Set spending limits for your variable categories
Unlike your fixed expenses, where you’ve been told how much they cost, you get to decide how much you will spend in each variable category.
Look back at your expense tracker and set realistic amounts for each category. I’m serious, be realistic, not what you consider ideal. If you spent $300 at restaurants last month, saying you’ll only $50 this month is likely setting yourself up for failure.
Try setting a reasonable amount but a slight stretch, say $150 for restaurants, and know that as you practice, you’ll become better at this.
Don’t worry if you mess things up a little in the beginning, it can take several months before you feel confident appropriately allocating funds to variable expenses. The important thing is to know you aren’t failing, you’re learning, as long as you stay committed, you will succeed.
How to Budget — Your complete zero-based budget
When you are finished setting up your income, fixed, and variable expenses, you will have created your budget.
Make sure the total amount budgeted equals your income.
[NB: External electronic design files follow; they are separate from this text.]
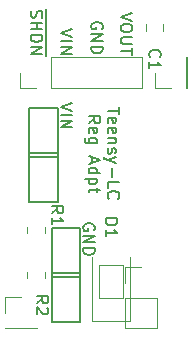
<source format=gbr>
%TF.GenerationSoftware,KiCad,Pcbnew,(6.0.5-0)*%
%TF.CreationDate,2022-11-19T14:20:50-08:00*%
%TF.ProjectId,teensy-lc-reg-adpt,7465656e-7379-42d6-9c63-2d7265672d61,rev?*%
%TF.SameCoordinates,PX8a12ae0PY695f190*%
%TF.FileFunction,Legend,Top*%
%TF.FilePolarity,Positive*%
%FSLAX46Y46*%
G04 Gerber Fmt 4.6, Leading zero omitted, Abs format (unit mm)*
G04 Created by KiCad (PCBNEW (6.0.5-0)) date 2022-11-19 14:20:50*
%MOMM*%
%LPD*%
G01*
G04 APERTURE LIST*
%ADD10C,0.150000*%
%ADD11C,0.120000*%
G04 APERTURE END LIST*
D10*
X10690000Y25303215D02*
X10737619Y25398453D01*
X10737619Y25541310D01*
X10690000Y25684167D01*
X10594761Y25779405D01*
X10499523Y25827024D01*
X10309047Y25874643D01*
X10166190Y25874643D01*
X9975714Y25827024D01*
X9880476Y25779405D01*
X9785238Y25684167D01*
X9737619Y25541310D01*
X9737619Y25446072D01*
X9785238Y25303215D01*
X9832857Y25255596D01*
X10166190Y25255596D01*
X10166190Y25446072D01*
X9737619Y24827024D02*
X10737619Y24827024D01*
X9737619Y24255596D01*
X10737619Y24255596D01*
X9737619Y23779405D02*
X10737619Y23779405D01*
X10737619Y23541310D01*
X10690000Y23398453D01*
X10594761Y23303215D01*
X10499523Y23255596D01*
X10309047Y23207977D01*
X10166190Y23207977D01*
X9975714Y23255596D01*
X9880476Y23303215D01*
X9785238Y23398453D01*
X9737619Y23541310D01*
X9737619Y23779405D01*
X10025000Y8254905D02*
X10072619Y8350143D01*
X10072619Y8493000D01*
X10025000Y8635858D01*
X9929761Y8731096D01*
X9834523Y8778715D01*
X9644047Y8826334D01*
X9501190Y8826334D01*
X9310714Y8778715D01*
X9215476Y8731096D01*
X9120238Y8635858D01*
X9072619Y8493000D01*
X9072619Y8397762D01*
X9120238Y8254905D01*
X9167857Y8207286D01*
X9501190Y8207286D01*
X9501190Y8397762D01*
X9072619Y7778715D02*
X10072619Y7778715D01*
X9072619Y7207286D01*
X10072619Y7207286D01*
X9072619Y6731096D02*
X10072619Y6731096D01*
X10072619Y6493000D01*
X10025000Y6350143D01*
X9929761Y6254905D01*
X9834523Y6207286D01*
X9644047Y6159667D01*
X9501190Y6159667D01*
X9310714Y6207286D01*
X9215476Y6254905D01*
X9120238Y6350143D01*
X9072619Y6493000D01*
X9072619Y6731096D01*
X12147619Y18636762D02*
X12147619Y18065334D01*
X11147619Y18351048D02*
X12147619Y18351048D01*
X11195238Y17351048D02*
X11147619Y17446286D01*
X11147619Y17636762D01*
X11195238Y17732000D01*
X11290476Y17779620D01*
X11671428Y17779620D01*
X11766666Y17732000D01*
X11814285Y17636762D01*
X11814285Y17446286D01*
X11766666Y17351048D01*
X11671428Y17303429D01*
X11576190Y17303429D01*
X11480952Y17779620D01*
X11195238Y16493905D02*
X11147619Y16589143D01*
X11147619Y16779620D01*
X11195238Y16874858D01*
X11290476Y16922477D01*
X11671428Y16922477D01*
X11766666Y16874858D01*
X11814285Y16779620D01*
X11814285Y16589143D01*
X11766666Y16493905D01*
X11671428Y16446286D01*
X11576190Y16446286D01*
X11480952Y16922477D01*
X11814285Y16017715D02*
X11147619Y16017715D01*
X11719047Y16017715D02*
X11766666Y15970096D01*
X11814285Y15874858D01*
X11814285Y15732000D01*
X11766666Y15636762D01*
X11671428Y15589143D01*
X11147619Y15589143D01*
X11195238Y15160572D02*
X11147619Y15065334D01*
X11147619Y14874858D01*
X11195238Y14779620D01*
X11290476Y14732000D01*
X11338095Y14732000D01*
X11433333Y14779620D01*
X11480952Y14874858D01*
X11480952Y15017715D01*
X11528571Y15112953D01*
X11623809Y15160572D01*
X11671428Y15160572D01*
X11766666Y15112953D01*
X11814285Y15017715D01*
X11814285Y14874858D01*
X11766666Y14779620D01*
X11814285Y14398667D02*
X11147619Y14160572D01*
X11814285Y13922477D02*
X11147619Y14160572D01*
X10909523Y14255810D01*
X10861904Y14303429D01*
X10814285Y14398667D01*
X11528571Y13541524D02*
X11528571Y12779620D01*
X11147619Y11827239D02*
X11147619Y12303429D01*
X12147619Y12303429D01*
X11242857Y10922477D02*
X11195238Y10970096D01*
X11147619Y11112953D01*
X11147619Y11208191D01*
X11195238Y11351048D01*
X11290476Y11446286D01*
X11385714Y11493905D01*
X11576190Y11541524D01*
X11719047Y11541524D01*
X11909523Y11493905D01*
X12004761Y11446286D01*
X12100000Y11351048D01*
X12147619Y11208191D01*
X12147619Y11112953D01*
X12100000Y10970096D01*
X12052380Y10922477D01*
X9537619Y17303429D02*
X10013809Y17636762D01*
X9537619Y17874858D02*
X10537619Y17874858D01*
X10537619Y17493905D01*
X10490000Y17398667D01*
X10442380Y17351048D01*
X10347142Y17303429D01*
X10204285Y17303429D01*
X10109047Y17351048D01*
X10061428Y17398667D01*
X10013809Y17493905D01*
X10013809Y17874858D01*
X9585238Y16493905D02*
X9537619Y16589143D01*
X9537619Y16779620D01*
X9585238Y16874858D01*
X9680476Y16922477D01*
X10061428Y16922477D01*
X10156666Y16874858D01*
X10204285Y16779620D01*
X10204285Y16589143D01*
X10156666Y16493905D01*
X10061428Y16446286D01*
X9966190Y16446286D01*
X9870952Y16922477D01*
X10204285Y15589143D02*
X9394761Y15589143D01*
X9299523Y15636762D01*
X9251904Y15684381D01*
X9204285Y15779620D01*
X9204285Y15922477D01*
X9251904Y16017715D01*
X9585238Y15589143D02*
X9537619Y15684381D01*
X9537619Y15874858D01*
X9585238Y15970096D01*
X9632857Y16017715D01*
X9728095Y16065334D01*
X10013809Y16065334D01*
X10109047Y16017715D01*
X10156666Y15970096D01*
X10204285Y15874858D01*
X10204285Y15684381D01*
X10156666Y15589143D01*
X9823333Y14398667D02*
X9823333Y13922477D01*
X9537619Y14493905D02*
X10537619Y14160572D01*
X9537619Y13827239D01*
X9537619Y13065334D02*
X10537619Y13065334D01*
X9585238Y13065334D02*
X9537619Y13160572D01*
X9537619Y13351048D01*
X9585238Y13446286D01*
X9632857Y13493905D01*
X9728095Y13541524D01*
X10013809Y13541524D01*
X10109047Y13493905D01*
X10156666Y13446286D01*
X10204285Y13351048D01*
X10204285Y13160572D01*
X10156666Y13065334D01*
X10204285Y12589143D02*
X9204285Y12589143D01*
X10156666Y12589143D02*
X10204285Y12493905D01*
X10204285Y12303429D01*
X10156666Y12208191D01*
X10109047Y12160572D01*
X10013809Y12112953D01*
X9728095Y12112953D01*
X9632857Y12160572D01*
X9585238Y12208191D01*
X9537619Y12303429D01*
X9537619Y12493905D01*
X9585238Y12589143D01*
X10204285Y11827239D02*
X10204285Y11446286D01*
X10537619Y11684381D02*
X9680476Y11684381D01*
X9585238Y11636762D01*
X9537619Y11541524D01*
X9537619Y11446286D01*
X8167619Y19002239D02*
X7167619Y18668905D01*
X8167619Y18335572D01*
X7167619Y18002239D02*
X8167619Y18002239D01*
X7167619Y17526048D02*
X8167619Y17526048D01*
X7167619Y16954620D01*
X8167619Y16954620D01*
X8167619Y25243215D02*
X7167619Y24909881D01*
X8167619Y24576548D01*
X7167619Y24243215D02*
X8167619Y24243215D01*
X7167619Y23767024D02*
X8167619Y23767024D01*
X7167619Y23195596D01*
X8167619Y23195596D01*
X13247619Y26636548D02*
X12247619Y26303215D01*
X13247619Y25969881D01*
X13247619Y25446072D02*
X13247619Y25255596D01*
X13200000Y25160358D01*
X13104761Y25065120D01*
X12914285Y25017500D01*
X12580952Y25017500D01*
X12390476Y25065120D01*
X12295238Y25160358D01*
X12247619Y25255596D01*
X12247619Y25446072D01*
X12295238Y25541310D01*
X12390476Y25636548D01*
X12580952Y25684167D01*
X12914285Y25684167D01*
X13104761Y25636548D01*
X13200000Y25541310D01*
X13247619Y25446072D01*
X13247619Y24588929D02*
X12438095Y24588929D01*
X12342857Y24541310D01*
X12295238Y24493691D01*
X12247619Y24398453D01*
X12247619Y24207977D01*
X12295238Y24112739D01*
X12342857Y24065120D01*
X12438095Y24017500D01*
X13247619Y24017500D01*
X13247619Y23684167D02*
X13247619Y23112739D01*
X12247619Y23398453D02*
X13247619Y23398453D01*
X5910000Y27005120D02*
X5910000Y26052739D01*
X4675238Y26814643D02*
X4627619Y26671786D01*
X4627619Y26433691D01*
X4675238Y26338453D01*
X4722857Y26290834D01*
X4818095Y26243215D01*
X4913333Y26243215D01*
X5008571Y26290834D01*
X5056190Y26338453D01*
X5103809Y26433691D01*
X5151428Y26624167D01*
X5199047Y26719405D01*
X5246666Y26767024D01*
X5341904Y26814643D01*
X5437142Y26814643D01*
X5532380Y26767024D01*
X5580000Y26719405D01*
X5627619Y26624167D01*
X5627619Y26386072D01*
X5580000Y26243215D01*
X5910000Y26052739D02*
X5910000Y25005120D01*
X4627619Y25814643D02*
X5627619Y25814643D01*
X5151428Y25814643D02*
X5151428Y25243215D01*
X4627619Y25243215D02*
X5627619Y25243215D01*
X5910000Y25005120D02*
X5910000Y24005120D01*
X4627619Y24767024D02*
X5627619Y24767024D01*
X5627619Y24528929D01*
X5580000Y24386072D01*
X5484761Y24290834D01*
X5389523Y24243215D01*
X5199047Y24195596D01*
X5056190Y24195596D01*
X4865714Y24243215D01*
X4770476Y24290834D01*
X4675238Y24386072D01*
X4627619Y24528929D01*
X4627619Y24767024D01*
X5910000Y24005120D02*
X5910000Y22957500D01*
X4627619Y23767024D02*
X5627619Y23767024D01*
X4627619Y23195596D01*
X5627619Y23195596D01*
%TO.C,D1*%
X10977619Y9247096D02*
X11977619Y9247096D01*
X11977619Y9009000D01*
X11930000Y8866143D01*
X11834761Y8770905D01*
X11739523Y8723286D01*
X11549047Y8675667D01*
X11406190Y8675667D01*
X11215714Y8723286D01*
X11120476Y8770905D01*
X11025238Y8866143D01*
X10977619Y9009000D01*
X10977619Y9247096D01*
X10977619Y7723286D02*
X10977619Y8294715D01*
X10977619Y8009000D02*
X11977619Y8009000D01*
X11834761Y8104239D01*
X11739523Y8199477D01*
X11691904Y8294715D01*
%TO.C,R2*%
X5135619Y2071667D02*
X5611809Y2405000D01*
X5135619Y2643096D02*
X6135619Y2643096D01*
X6135619Y2262143D01*
X6088000Y2166905D01*
X6040380Y2119286D01*
X5945142Y2071667D01*
X5802285Y2071667D01*
X5707047Y2119286D01*
X5659428Y2166905D01*
X5611809Y2262143D01*
X5611809Y2643096D01*
X6040380Y1690715D02*
X6088000Y1643096D01*
X6135619Y1547858D01*
X6135619Y1309762D01*
X6088000Y1214524D01*
X6040380Y1166905D01*
X5945142Y1119286D01*
X5849904Y1119286D01*
X5707047Y1166905D01*
X5135619Y1738334D01*
X5135619Y1119286D01*
%TO.C,R1*%
X6405619Y9691667D02*
X6881809Y10025000D01*
X6405619Y10263096D02*
X7405619Y10263096D01*
X7405619Y9882143D01*
X7358000Y9786905D01*
X7310380Y9739286D01*
X7215142Y9691667D01*
X7072285Y9691667D01*
X6977047Y9739286D01*
X6929428Y9786905D01*
X6881809Y9882143D01*
X6881809Y10263096D01*
X6405619Y8739286D02*
X6405619Y9310715D01*
X6405619Y9025000D02*
X7405619Y9025000D01*
X7262761Y9120239D01*
X7167523Y9215477D01*
X7119904Y9310715D01*
%TO.C,C1*%
X14755857Y22899667D02*
X14708238Y22947286D01*
X14660619Y23090143D01*
X14660619Y23185381D01*
X14708238Y23328239D01*
X14803476Y23423477D01*
X14898714Y23471096D01*
X15089190Y23518715D01*
X15232047Y23518715D01*
X15422523Y23471096D01*
X15517761Y23423477D01*
X15613000Y23328239D01*
X15660619Y23185381D01*
X15660619Y23090143D01*
X15613000Y22947286D01*
X15565380Y22899667D01*
X14660619Y21947286D02*
X14660619Y22518715D01*
X14660619Y22233000D02*
X15660619Y22233000D01*
X15517761Y22328239D01*
X15422523Y22423477D01*
X15374904Y22518715D01*
D11*
%TO.C,JP1*%
X10430000Y2537000D02*
X10430000Y5337000D01*
X10430000Y5337000D02*
X12430000Y5337000D01*
X12430000Y5337000D02*
X12430000Y2537000D01*
X12430000Y2537000D02*
X10430000Y2537000D01*
%TO.C,D1*%
X9780000Y537000D02*
X13080000Y537000D01*
X13080000Y537000D02*
X13080000Y5937000D01*
X9780000Y537000D02*
X9780000Y5937000D01*
%TO.C,R2*%
X5815000Y4672064D02*
X5815000Y4217936D01*
X4345000Y4672064D02*
X4345000Y4217936D01*
%TO.C,R1*%
X5815000Y8482064D02*
X5815000Y8027936D01*
X4345000Y8482064D02*
X4345000Y8027936D01*
%TO.C,J4*%
X15180000Y20260000D02*
X15180000Y21590000D01*
X17780000Y20260000D02*
X17780000Y22920000D01*
X17840000Y20260000D02*
X17840000Y22920000D01*
X17780000Y22920000D02*
X17840000Y22920000D01*
X17780000Y20260000D02*
X17840000Y20260000D01*
X16510000Y20260000D02*
X15180000Y20260000D01*
%TO.C,C1*%
X14378000Y25138748D02*
X14378000Y25661252D01*
X15848000Y25138748D02*
X15848000Y25661252D01*
D10*
%TO.C,TP3*%
X4515000Y18610000D02*
X6915000Y18610000D01*
X6915000Y14410000D02*
X4515000Y14410000D01*
X6915000Y18610000D02*
X6915000Y14410000D01*
X4515000Y14410000D02*
X4515000Y18610000D01*
%TO.C,TP2*%
X8820000Y440000D02*
X6420000Y440000D01*
X8820000Y4640000D02*
X8820000Y440000D01*
X6420000Y4640000D02*
X8820000Y4640000D01*
X6420000Y440000D02*
X6420000Y4640000D01*
D11*
%TO.C,J2*%
X3750000Y20260000D02*
X3750000Y21590000D01*
X14030000Y20260000D02*
X14030000Y22920000D01*
X6350000Y20260000D02*
X14030000Y20260000D01*
X5080000Y20260000D02*
X3750000Y20260000D01*
X6350000Y22920000D02*
X14030000Y22920000D01*
X6350000Y20260000D02*
X6350000Y22920000D01*
%TO.C,J3*%
X15300000Y2540000D02*
X15300000Y-60000D01*
X12640000Y-60000D02*
X15300000Y-60000D01*
X12640000Y3810000D02*
X12640000Y5140000D01*
X12640000Y5140000D02*
X13970000Y5140000D01*
X12640000Y2540000D02*
X15300000Y2540000D01*
X12640000Y2540000D02*
X12640000Y-60000D01*
D10*
%TO.C,TP1*%
X4515000Y14800000D02*
X6915000Y14800000D01*
X4515000Y10600000D02*
X4515000Y14800000D01*
X6915000Y14800000D02*
X6915000Y10600000D01*
X6915000Y10600000D02*
X4515000Y10600000D01*
D11*
%TO.C,J1*%
X2480000Y-60000D02*
X5140000Y-60000D01*
X2480000Y1270000D02*
X2480000Y2600000D01*
X2480000Y0D02*
X5140000Y0D01*
X2480000Y2600000D02*
X3810000Y2600000D01*
X2480000Y0D02*
X2480000Y-60000D01*
X5140000Y0D02*
X5140000Y-60000D01*
D10*
%TO.C,TP4*%
X6420000Y8450000D02*
X8820000Y8450000D01*
X8820000Y8450000D02*
X8820000Y4250000D01*
X8820000Y4250000D02*
X6420000Y4250000D01*
X6420000Y4250000D02*
X6420000Y8450000D01*
%TD*%
M02*

</source>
If these numbers are off (they usually are in the beginning) you’ll likely need to reduce the limits of your variable categories. The easiest place I’ve found to cut money immediately is what you spend while at work.
Now it’s time to implement this impressive financial blueprint you’ve created.
You should set aside a time every day to update your expense tracker and the available fund amounts left in your various categories. Remember to keep that notebook (or however you were tracking your daily expenses) with you so you can transfer them to your budget when you get home. Before you make a purchase, check-in with how much you have available to spend and make sure a potential investment is on plan.
In the beginning, it will be hard, you’ll fumble, and you might feel like everything revolves around tracking your purchases. Truthfully, you will put a lot of effort into this. And then little by little, it’ll get easier. In time you’ll look forward to checking in with your budget, goals, and accounts.